2. Paediatric lead poisoning without encephalopathy (BLL 45–70 mcg/dL): DMSA oral — preferred because it is oral, less toxic, and permits outpatient management.
3. Iron poisoning with systemic toxicity: Deferoxamine IV — do NOT use BAL (toxic) or EDTA (ineffective).
4. Wilson's disease (copper): D-penicillamine first-line; trientine if not tolerated.
5. Arsenic/mercury acute poisoning: DMSA or DMPS preferred; BAL acceptable but note the CNS redistribution risk for mercury.

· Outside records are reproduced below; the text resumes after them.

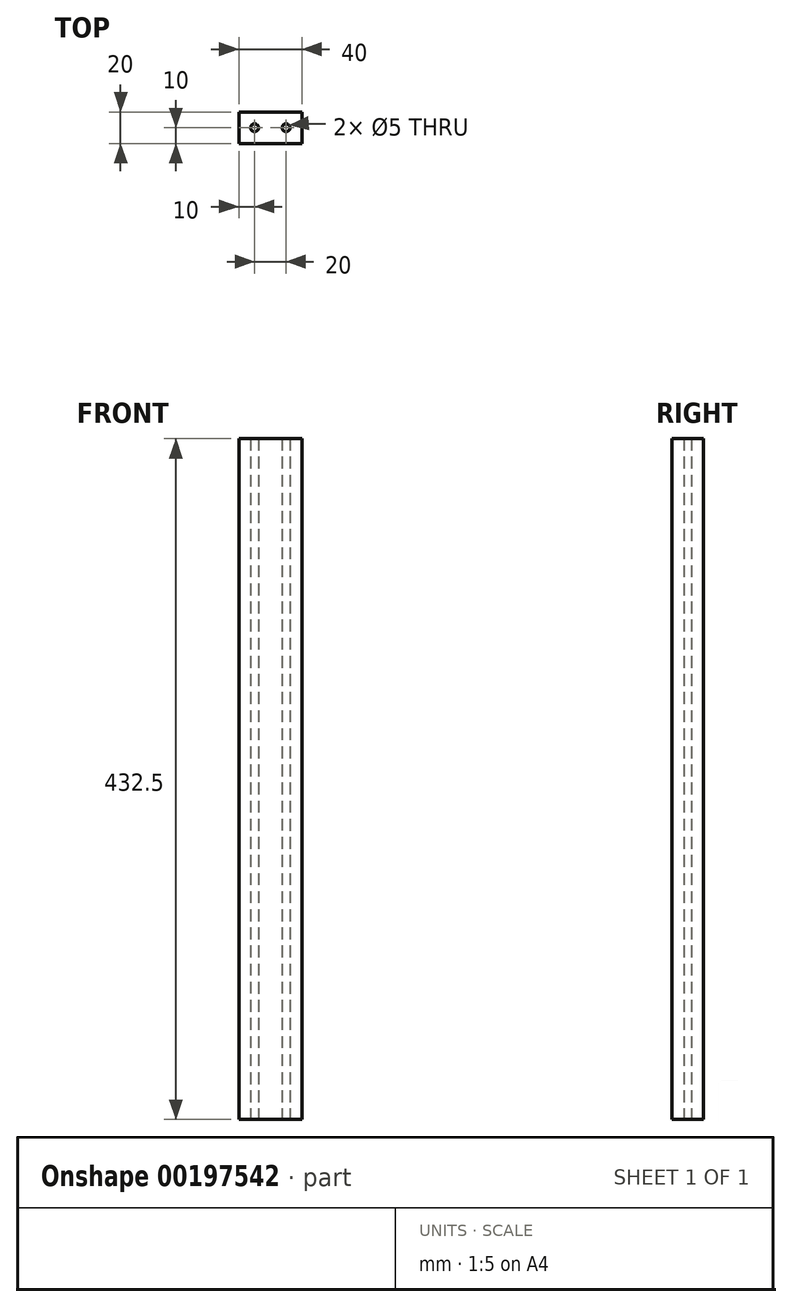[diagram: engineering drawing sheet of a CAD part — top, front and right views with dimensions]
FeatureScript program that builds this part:
annotation { "Feature Type Name" : "Feature", "Feature Type Description" : "" }
export const myFeature = defineFeature(function(context is Context, id is Id, definition is map)
    precondition{}
    {
        {
            var Q0;
            Q0=qCreatedBy(makeId("Top.planeOp"),FACE);
            var sketch = newSketch(context, id + "F0", { "sketchPlane" : qUnion([Q0])});
            skLineSegment(sketch, "E0.bottom", {"start": v(-20, 10) * mm, "end": v(20, 10) * mm});
            skLineSegment(sketch, "E0.top", {"start": v(-20, -10) * mm, "end": v(20, -10) * mm});
            skLineSegment(sketch, "E0.left", {"start": v(-20, 10) * mm, "end": v(-20, -10) * mm});
            skLineSegment(sketch, "E0.right", {"start": v(20, 10) * mm, "end": v(20, -10) * mm});
            skCircle(sketch, "E1", {"center": v(-10, 0) * mm, "radius": 2.5 * mm});
            skCircle(sketch, "E2", {"center": v(10, 0) * mm, "radius": 2.5 * mm});
            skSolve(sketch);
        }
        {
            var Q0;
            Q0=qSketchRegion(id+"F0",true);
            extrude(context, id + "F1", {"entities" : qUnion([Q0]), "depth" : 432.5 * mm});
        }
        {
            var Q0;
            Q0=makeQuery(id+"F1.opExtrude","SWEPT_FACE",FACE,{"disambiguationData":[OSD([sQuery(id+"F0.wireOp",EDGE,"E0.right")])]});
            var sketch = newSketch(context, id + "F2", { "sketchPlane" : qUnion([Q0])});
            skCircle(sketch, "E3", {"center": v(0, 10) * mm, "radius": 2.5 * mm});
            skSolve(sketch);
        }
        {
            var Q0;
            Q0=makeQuery(id+"F1.opExtrude","SWEPT_FACE",FACE,{"disambiguationData":[OSD([sQuery(id+"F0.wireOp",EDGE,"E0.top")])]});
            var sketch = newSketch(context, id + "F3", { "sketchPlane" : qUnion([Q0])});
            skCircle(sketch, "E4", {"center": v(0, 216.25) * mm, "radius": 2.5 * mm});
            skPoint(sketch, "E4.centerSnap0", {"position": v(-20, 216.25) * mm});
            skSolve(sketch);
        }
        {
            var Q0;
            Q0=makeQuery(id+"F3.imprint","IMPRINT",FACE,{"disambiguationData":[TD([[makeQuery(id+"F3.imprint","IMPRINT",EDGE,{"derivedFrom":sQuery(id+"F3.wireOp",EDGE,"E4")}),-1.0]])]});
            var sketch = newSketch(context, id + "F4", { "sketchPlane" : qUnion([Q0])});
            skCircle(sketch, "E5", {"center": v(10, 10) * mm, "radius": 2.5 * mm});
            skCircle(sketch, "E6", {"center": v(10, 422.5) * mm, "radius": 2.5 * mm});
            skSolve(sketch);
        }
    });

Monitoring chelation therapy:
- Blood lead levels: repeat at end of each DMSA course to guide further treatment. Lead rebounds from bone after chelation — further courses may be needed.
- Renal function: all chelators that enhance urinary metal excretion risk tubular toxicity. EDTA and BAL are the most nephrotoxic.
- D-penicillamine: monthly FBC (for aplastic anaemia), urinalysis (for proteinuria).
- Deferoxamine: urine colour (vin rosé confirms activity); visual fields and retinal examination with prolonged courses.

When to stop chelation:
Chelation is continued until blood/urine metal levels fall below symptomatic thresholds and symptoms are controlled. For Wilson's disease, D-penicillamine (or trientine) is typically lifelong — stopping therapy causes rapid copper reaccumulation and acute liver failure (a well-documented, potentially fatal complication if the patient discontinues treatment on their own).